» **Your objective**: Please transcribe only the lines between the one containing "left ear: (479, 1014)" and the end of the records, both ends included, exactly as written; skip every picture.

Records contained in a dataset
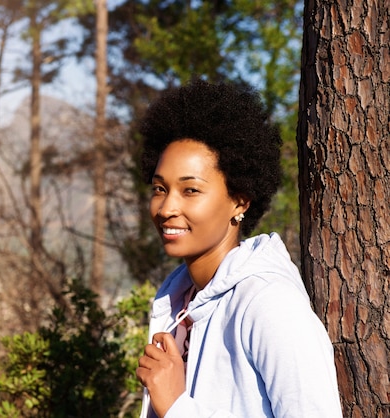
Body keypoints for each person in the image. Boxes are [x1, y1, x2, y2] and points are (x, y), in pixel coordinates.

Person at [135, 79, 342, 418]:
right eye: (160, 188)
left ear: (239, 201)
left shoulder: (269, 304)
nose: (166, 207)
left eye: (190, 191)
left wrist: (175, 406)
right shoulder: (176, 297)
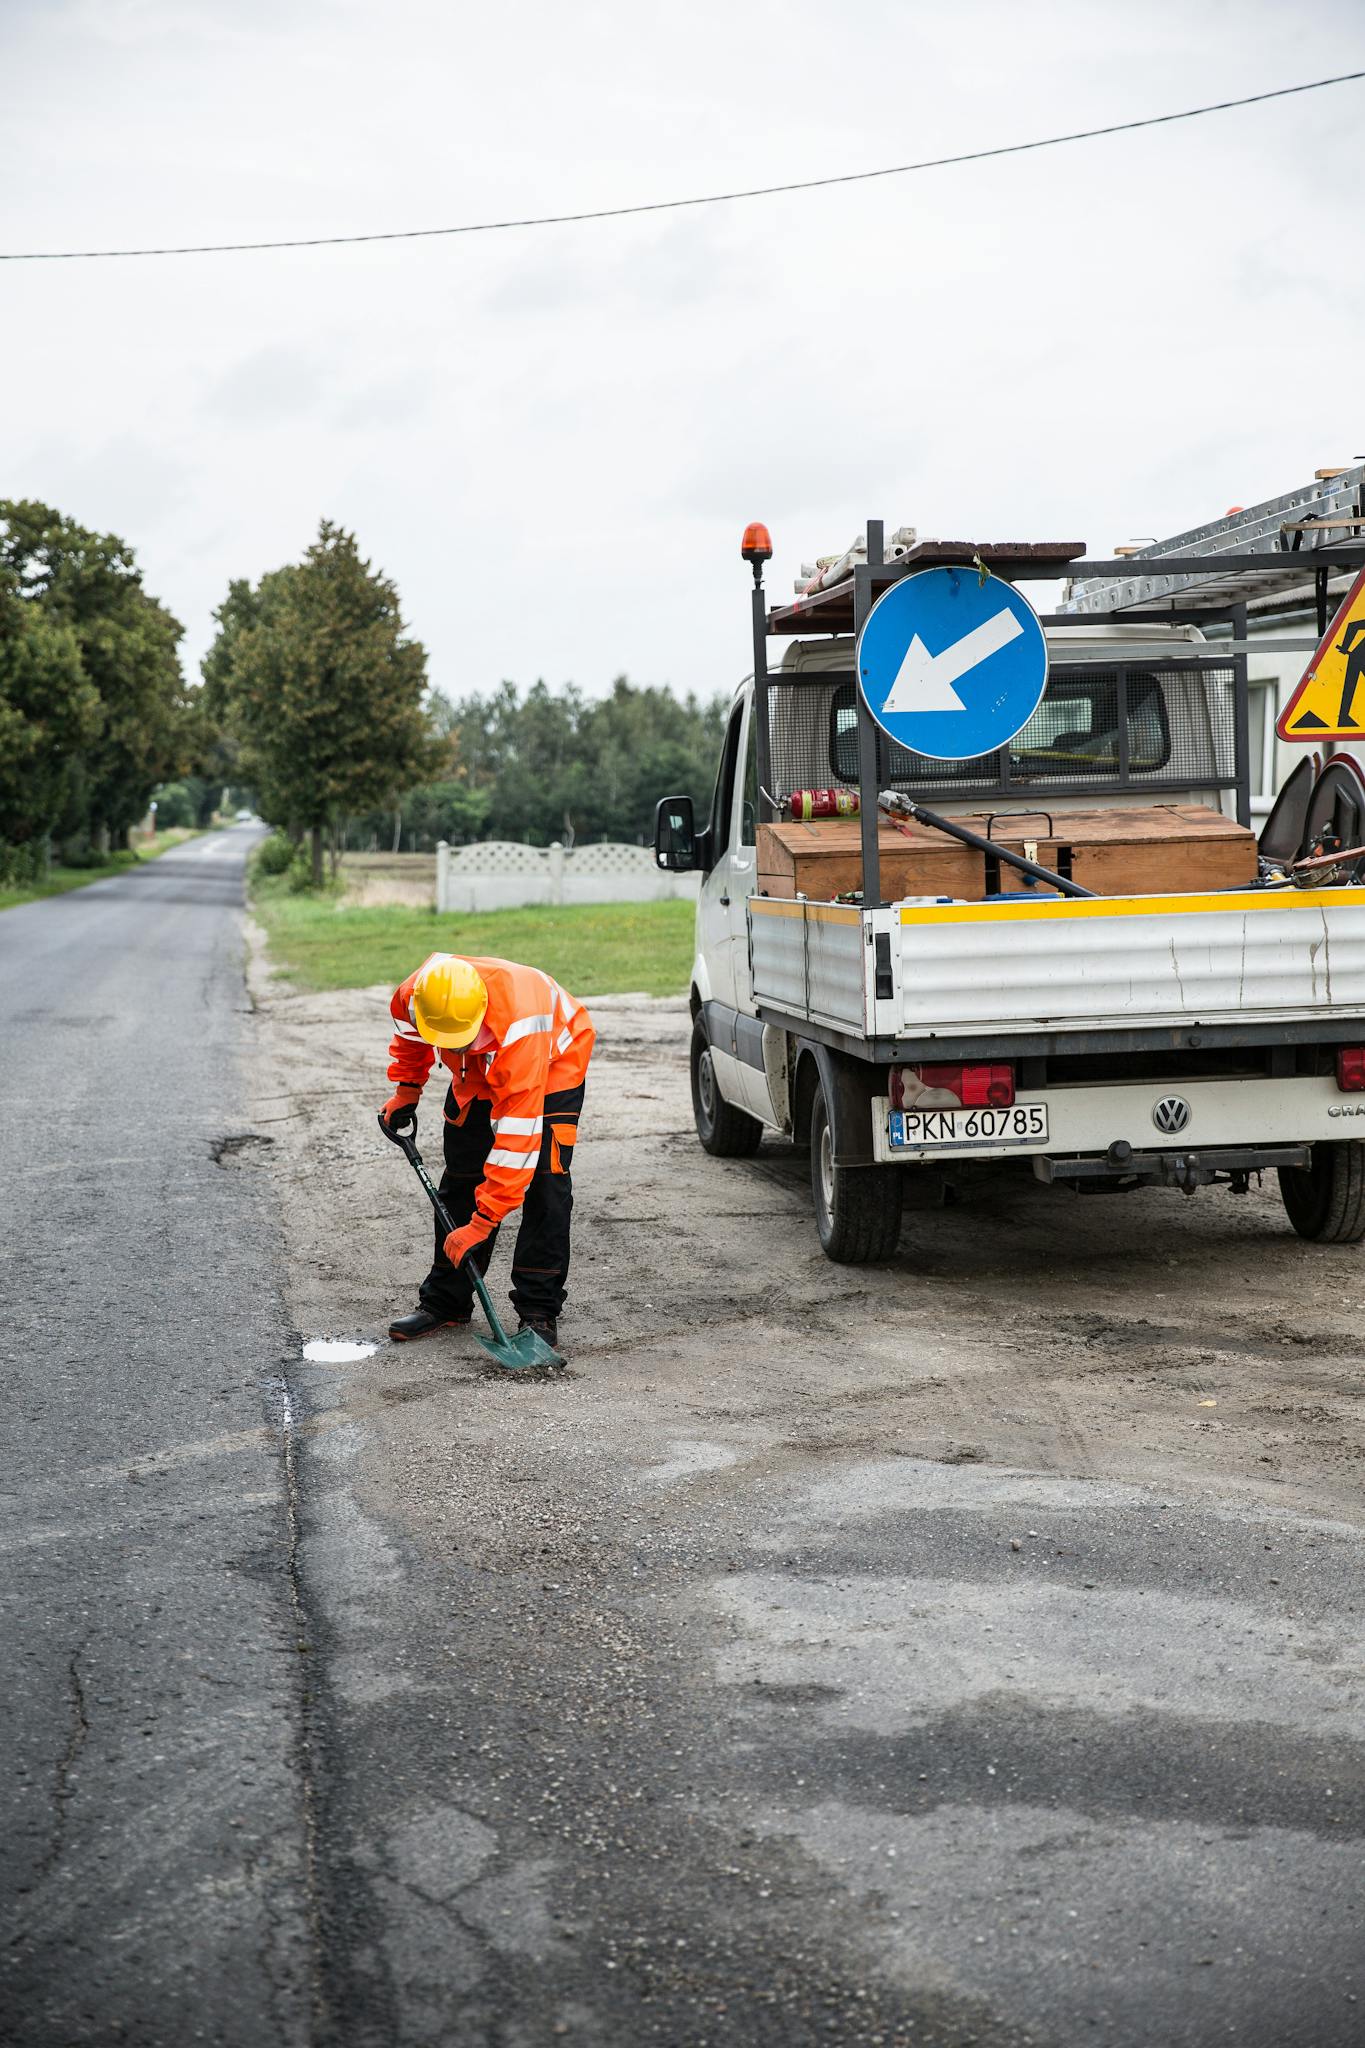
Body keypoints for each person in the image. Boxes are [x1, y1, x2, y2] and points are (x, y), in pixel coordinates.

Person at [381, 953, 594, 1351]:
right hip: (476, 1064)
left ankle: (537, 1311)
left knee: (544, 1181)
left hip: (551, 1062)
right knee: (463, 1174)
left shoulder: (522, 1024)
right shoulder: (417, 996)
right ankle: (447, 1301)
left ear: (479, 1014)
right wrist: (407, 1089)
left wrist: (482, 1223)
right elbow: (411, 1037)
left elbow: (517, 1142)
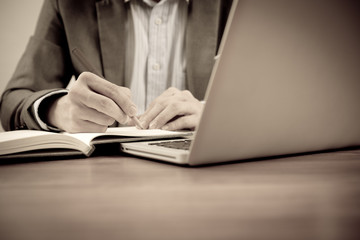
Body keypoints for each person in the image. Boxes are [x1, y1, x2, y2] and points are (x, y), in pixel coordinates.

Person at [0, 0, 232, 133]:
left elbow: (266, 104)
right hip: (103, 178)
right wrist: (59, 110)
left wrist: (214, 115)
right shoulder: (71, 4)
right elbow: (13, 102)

» **Answer**:
left ear: (479, 1014)
right wrist: (407, 1089)
left wrist: (482, 1223)
right elbow: (411, 1037)
left elbow: (517, 1142)
Body keypoints for each person in the image. Boxes are [x1, y1, x2, y2] and points are (x, y), in pixel coordinates.

Person at [0, 0, 232, 133]:
left elbow: (266, 104)
right hip: (103, 178)
right wrist: (59, 110)
left wrist: (214, 115)
right shoulder: (71, 4)
right elbow: (13, 102)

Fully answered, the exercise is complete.